#### What to work on
Repeat every line below verbatim, and leave the pictures out of your answer.

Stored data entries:
================

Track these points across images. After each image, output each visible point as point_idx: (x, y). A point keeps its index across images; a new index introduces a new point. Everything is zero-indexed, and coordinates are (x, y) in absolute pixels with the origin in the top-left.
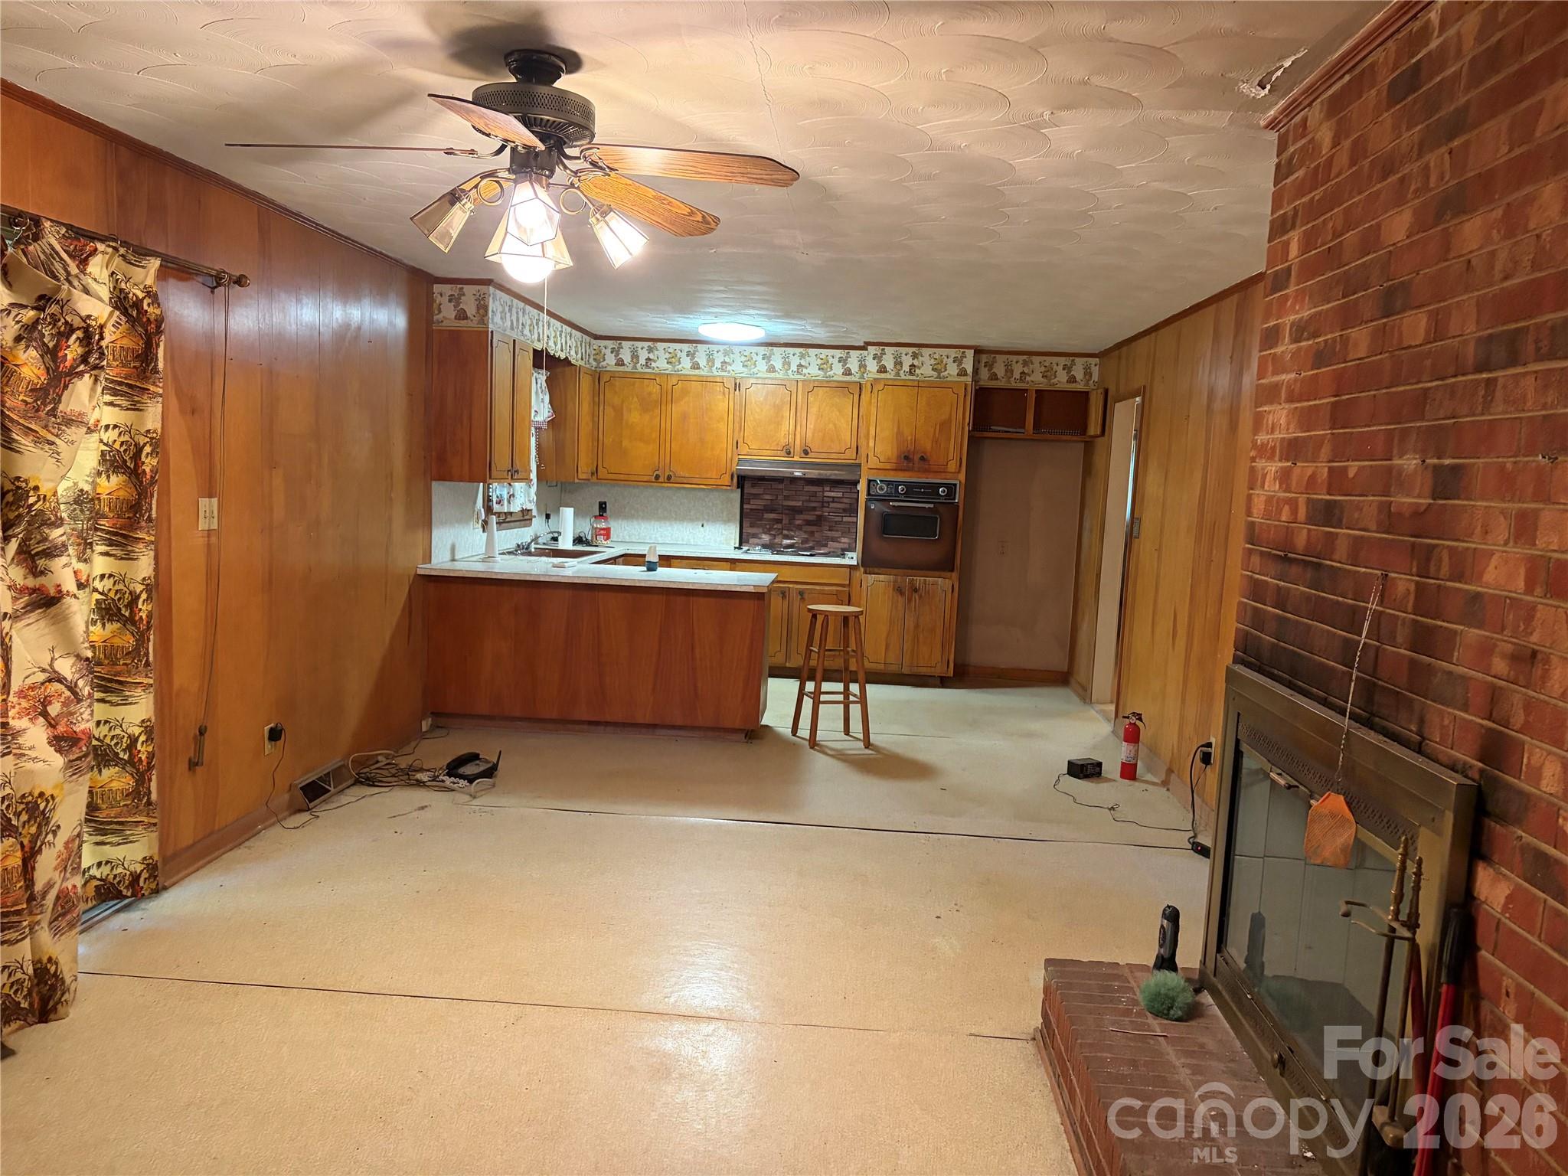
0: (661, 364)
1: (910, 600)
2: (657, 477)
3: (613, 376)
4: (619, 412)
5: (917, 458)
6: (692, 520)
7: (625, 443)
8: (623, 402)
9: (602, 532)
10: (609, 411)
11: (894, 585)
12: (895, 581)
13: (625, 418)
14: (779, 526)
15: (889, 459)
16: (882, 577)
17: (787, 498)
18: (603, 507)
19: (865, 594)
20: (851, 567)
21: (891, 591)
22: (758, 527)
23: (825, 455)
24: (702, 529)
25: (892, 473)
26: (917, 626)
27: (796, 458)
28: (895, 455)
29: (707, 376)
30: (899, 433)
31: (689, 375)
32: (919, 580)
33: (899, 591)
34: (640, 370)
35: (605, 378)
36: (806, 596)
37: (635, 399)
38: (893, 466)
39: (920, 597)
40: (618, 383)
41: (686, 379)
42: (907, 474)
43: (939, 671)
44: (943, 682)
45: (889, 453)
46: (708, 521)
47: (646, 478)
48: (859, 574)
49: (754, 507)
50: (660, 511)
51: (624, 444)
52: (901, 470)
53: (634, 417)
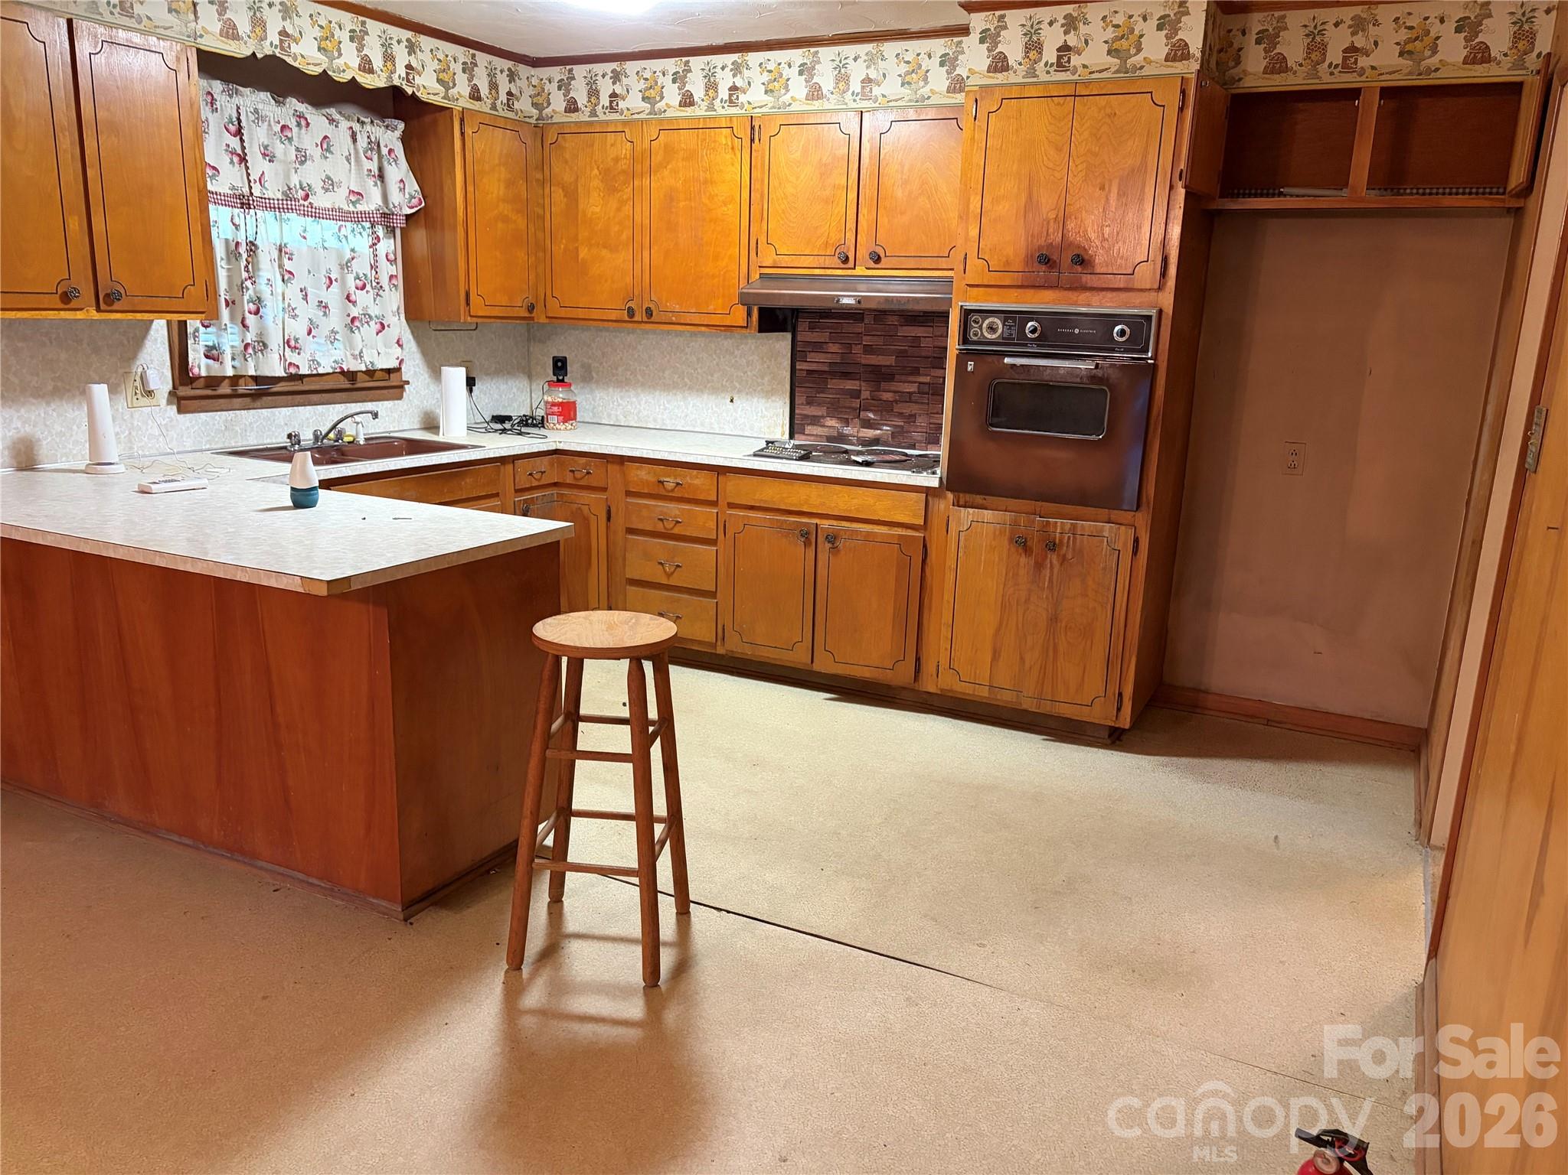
0: (633, 103)
1: (1039, 566)
2: (631, 312)
3: (563, 131)
4: (572, 195)
5: (1066, 260)
6: (716, 390)
7: (583, 253)
8: (577, 180)
9: (555, 409)
10: (558, 195)
11: (1012, 532)
12: (1015, 524)
13: (581, 207)
14: (856, 403)
15: (1007, 263)
16: (987, 515)
17: (868, 350)
18: (560, 366)
19: (954, 547)
20: (928, 491)
21: (1006, 542)
22: (819, 405)
23: (912, 263)
24: (730, 406)
25: (1015, 293)
26: (1054, 619)
27: (860, 271)
28: (1022, 253)
29: (705, 118)
30: (1031, 204)
31: (677, 119)
32: (1060, 526)
33: (1022, 544)
34: (602, 117)
35: (551, 137)
36: (840, 544)
37: (596, 171)
38: (1017, 279)
39: (1063, 559)
40: (569, 143)
41: (671, 127)
42: (1049, 295)
43: (1101, 714)
44: (1115, 739)
45: (1010, 251)
46: (739, 391)
47: (614, 315)
48: (944, 505)
49: (814, 367)
50: (667, 373)
51: (581, 256)
52: (1034, 287)
53: (595, 205)
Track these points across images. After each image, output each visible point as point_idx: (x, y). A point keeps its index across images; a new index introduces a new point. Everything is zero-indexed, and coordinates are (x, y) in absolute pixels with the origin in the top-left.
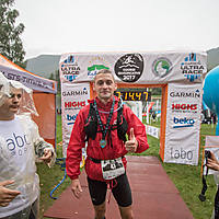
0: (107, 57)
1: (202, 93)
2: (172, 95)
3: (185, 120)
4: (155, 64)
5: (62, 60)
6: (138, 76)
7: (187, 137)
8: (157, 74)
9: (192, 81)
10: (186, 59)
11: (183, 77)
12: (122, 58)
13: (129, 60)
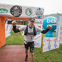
1: (42, 22)
7: (37, 38)
8: (27, 14)
9: (39, 18)
10: (37, 10)
12: (13, 7)
13: (16, 8)
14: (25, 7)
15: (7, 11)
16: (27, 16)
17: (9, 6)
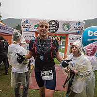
2: (70, 39)
5: (22, 22)
8: (64, 30)
10: (76, 24)
11: (75, 31)
13: (53, 23)
14: (62, 22)
16: (64, 31)
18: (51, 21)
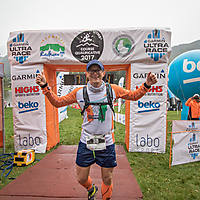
0: (62, 34)
2: (136, 76)
3: (151, 104)
4: (116, 42)
6: (98, 57)
7: (154, 123)
10: (149, 36)
12: (79, 36)
13: (87, 38)
15: (63, 48)
16: (118, 58)
17: (69, 34)
18: (83, 34)
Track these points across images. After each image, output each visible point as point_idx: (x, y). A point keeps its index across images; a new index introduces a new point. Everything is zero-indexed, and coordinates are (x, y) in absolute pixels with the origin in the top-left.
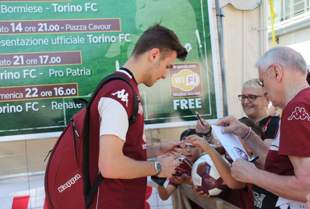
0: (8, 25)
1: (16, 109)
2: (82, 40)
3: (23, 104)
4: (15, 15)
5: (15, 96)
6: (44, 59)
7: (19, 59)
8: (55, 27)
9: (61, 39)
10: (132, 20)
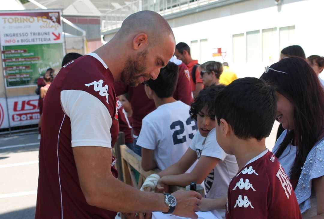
0: (11, 59)
1: (14, 80)
2: (29, 63)
3: (16, 78)
4: (13, 57)
5: (14, 77)
6: (21, 67)
7: (15, 68)
8: (23, 60)
9: (24, 63)
10: (43, 57)
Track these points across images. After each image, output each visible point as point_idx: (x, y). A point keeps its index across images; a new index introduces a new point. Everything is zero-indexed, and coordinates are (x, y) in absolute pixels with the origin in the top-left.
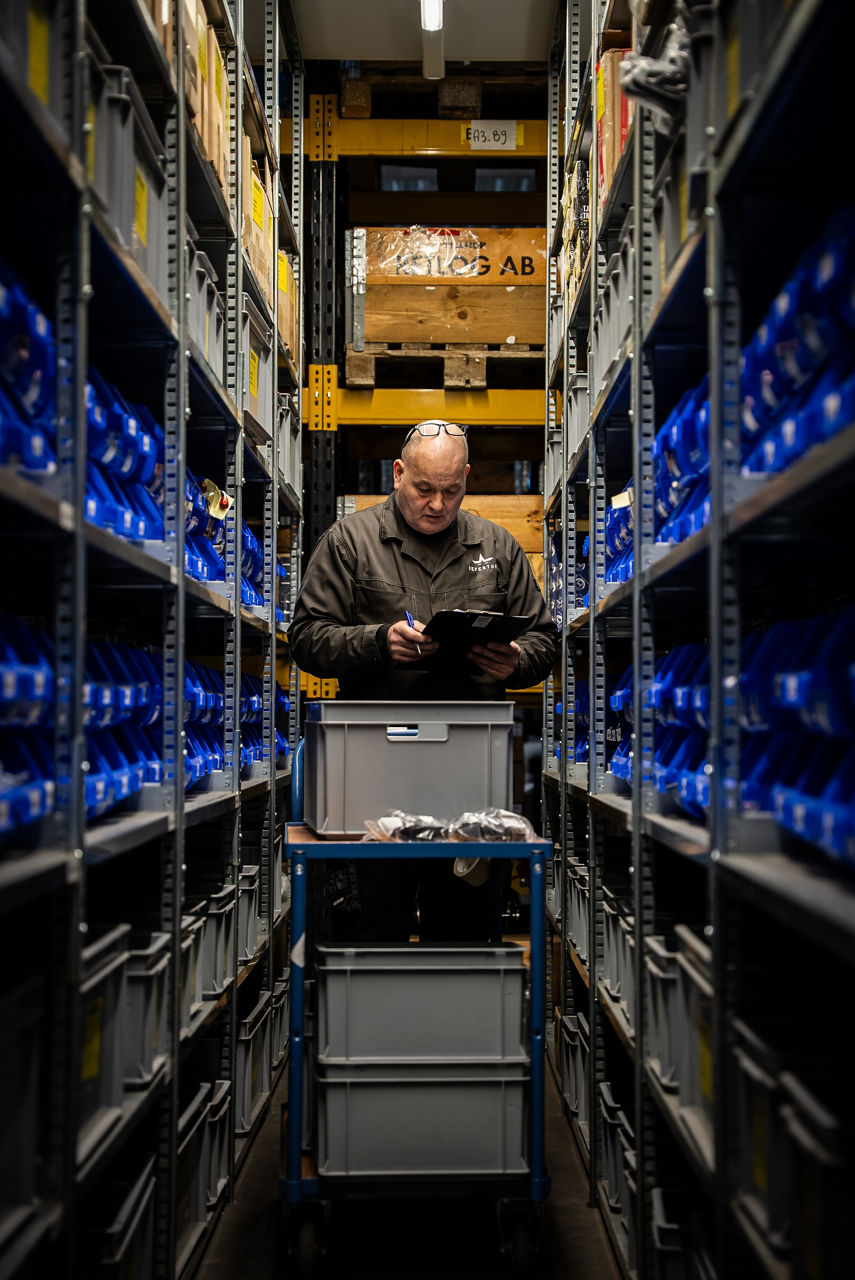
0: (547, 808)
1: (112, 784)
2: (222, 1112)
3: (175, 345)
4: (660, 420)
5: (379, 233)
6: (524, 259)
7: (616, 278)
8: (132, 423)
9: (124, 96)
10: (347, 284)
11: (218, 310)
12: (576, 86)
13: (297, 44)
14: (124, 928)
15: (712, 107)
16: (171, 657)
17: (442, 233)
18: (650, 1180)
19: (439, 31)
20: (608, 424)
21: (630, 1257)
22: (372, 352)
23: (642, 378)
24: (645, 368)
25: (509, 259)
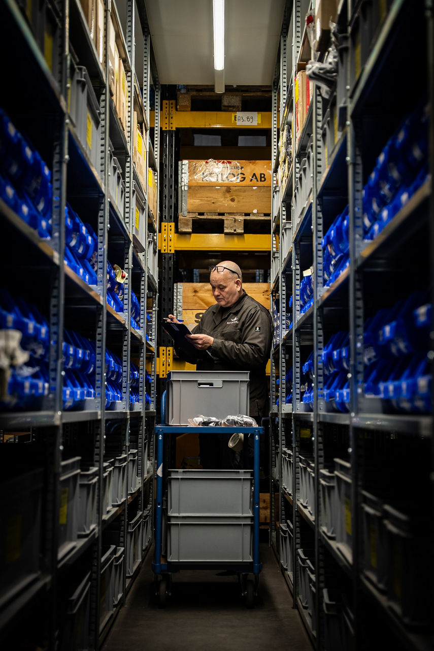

================

#### Answer
Track these points across images. After each image, output each visible point as point_idx: (x, y). A point keeps its index across images; a new index introduces a new point. Everything is zero-indexed, and coordinates are (x, y) in absolute pixels with the origin in the top-left.
0: (661, 364)
1: (910, 600)
2: (657, 477)
3: (613, 376)
4: (619, 412)
5: (917, 458)
6: (692, 520)
7: (625, 443)
8: (623, 402)
9: (602, 532)
10: (609, 411)
11: (894, 585)
12: (895, 581)
13: (625, 418)
14: (779, 526)
15: (889, 459)
16: (882, 577)
17: (787, 498)
18: (603, 507)
19: (865, 594)
20: (851, 567)
21: (891, 591)
22: (758, 527)
23: (825, 455)
24: (702, 529)
25: (892, 473)
26: (917, 626)
27: (796, 458)
28: (895, 455)
29: (707, 376)
30: (899, 433)
31: (689, 375)
32: (919, 580)
33: (899, 591)
34: (640, 370)
35: (605, 378)
36: (806, 596)
37: (635, 399)
38: (893, 466)
39: (920, 597)
40: (618, 383)
41: (686, 379)
42: (907, 474)
43: (939, 671)
44: (943, 682)
45: (889, 453)
46: (708, 521)
47: (646, 478)
48: (859, 574)
49: (754, 507)
50: (660, 511)
51: (624, 444)
52: (901, 470)
53: (634, 417)
0: (633, 103)
1: (1039, 566)
2: (631, 312)
3: (563, 131)
4: (572, 195)
5: (1066, 260)
6: (716, 390)
7: (583, 253)
8: (577, 180)
9: (555, 409)
10: (558, 195)
11: (1012, 532)
12: (1015, 524)
13: (581, 207)
14: (856, 403)
15: (1007, 263)
16: (987, 515)
17: (868, 350)
18: (560, 366)
19: (954, 547)
20: (928, 491)
21: (1006, 542)
22: (819, 405)
23: (912, 263)
24: (730, 406)
25: (1015, 293)
26: (1054, 619)
27: (860, 271)
28: (1022, 253)
29: (705, 118)
30: (1031, 204)
31: (677, 119)
32: (1060, 526)
33: (1022, 544)
34: (602, 117)
35: (551, 137)
36: (840, 544)
37: (596, 171)
38: (1017, 279)
39: (1063, 559)
40: (569, 143)
41: (671, 127)
42: (1049, 295)
43: (1101, 714)
44: (1115, 739)
45: (1010, 251)
46: (739, 391)
47: (614, 315)
48: (944, 505)
49: (814, 367)
50: (667, 373)
51: (581, 256)
52: (1034, 287)
53: (595, 205)
Track these points across images. After each image, output each visible point as point_idx: (x, y). A point keeps its index across images; a new index introduces a new point. Everything is zero-indexed, and coordinates are (x, y) in absolute pixels with the origin in the top-left.
0: (107, 57)
1: (202, 93)
2: (172, 95)
3: (185, 120)
4: (155, 64)
5: (62, 60)
6: (138, 76)
7: (187, 137)
8: (157, 74)
9: (192, 81)
10: (186, 59)
11: (183, 77)
12: (122, 58)
13: (129, 60)
1: (42, 22)
7: (37, 38)
8: (27, 14)
9: (39, 18)
10: (37, 10)
12: (13, 7)
13: (16, 8)
14: (25, 7)
15: (7, 11)
16: (27, 16)
17: (9, 6)
2: (70, 39)
5: (22, 22)
8: (64, 30)
10: (76, 24)
11: (75, 31)
13: (53, 23)
14: (62, 22)
16: (64, 31)
18: (51, 21)
0: (62, 34)
2: (136, 76)
3: (151, 104)
4: (116, 42)
6: (98, 57)
7: (154, 123)
10: (149, 36)
12: (79, 36)
13: (87, 38)
15: (63, 48)
16: (118, 58)
17: (69, 34)
18: (83, 34)
Track these points across images. After each image, output each visible point as point_idx: (x, y). A point keeps its index across images; a new index introduces a new point. Everything is zero-indexed, and coordinates are (x, y) in absolute pixels with the origin in the top-left.
0: (8, 25)
1: (16, 109)
2: (82, 40)
3: (23, 104)
4: (15, 15)
5: (15, 96)
6: (44, 59)
7: (19, 59)
8: (55, 27)
9: (61, 39)
10: (132, 20)
0: (11, 59)
1: (14, 80)
2: (29, 63)
3: (16, 78)
4: (13, 57)
5: (14, 77)
6: (21, 67)
7: (15, 68)
8: (23, 60)
9: (24, 63)
10: (43, 57)
Track these points across images. After each image, output each visible point as point_idx: (x, y). A point keeps its index across images; a new index introduces a new point. Everything is zero-indexed, and coordinates are (x, y) in absolute pixels with the origin in the top-left.
0: (547, 808)
1: (112, 784)
2: (222, 1112)
3: (175, 345)
4: (660, 420)
5: (379, 233)
6: (524, 259)
7: (616, 278)
8: (132, 423)
9: (124, 96)
10: (347, 284)
11: (218, 310)
12: (576, 86)
13: (297, 44)
14: (124, 928)
15: (712, 107)
16: (171, 657)
17: (442, 233)
18: (650, 1180)
19: (439, 31)
20: (608, 424)
21: (630, 1257)
22: (372, 352)
23: (642, 378)
24: (645, 368)
25: (509, 259)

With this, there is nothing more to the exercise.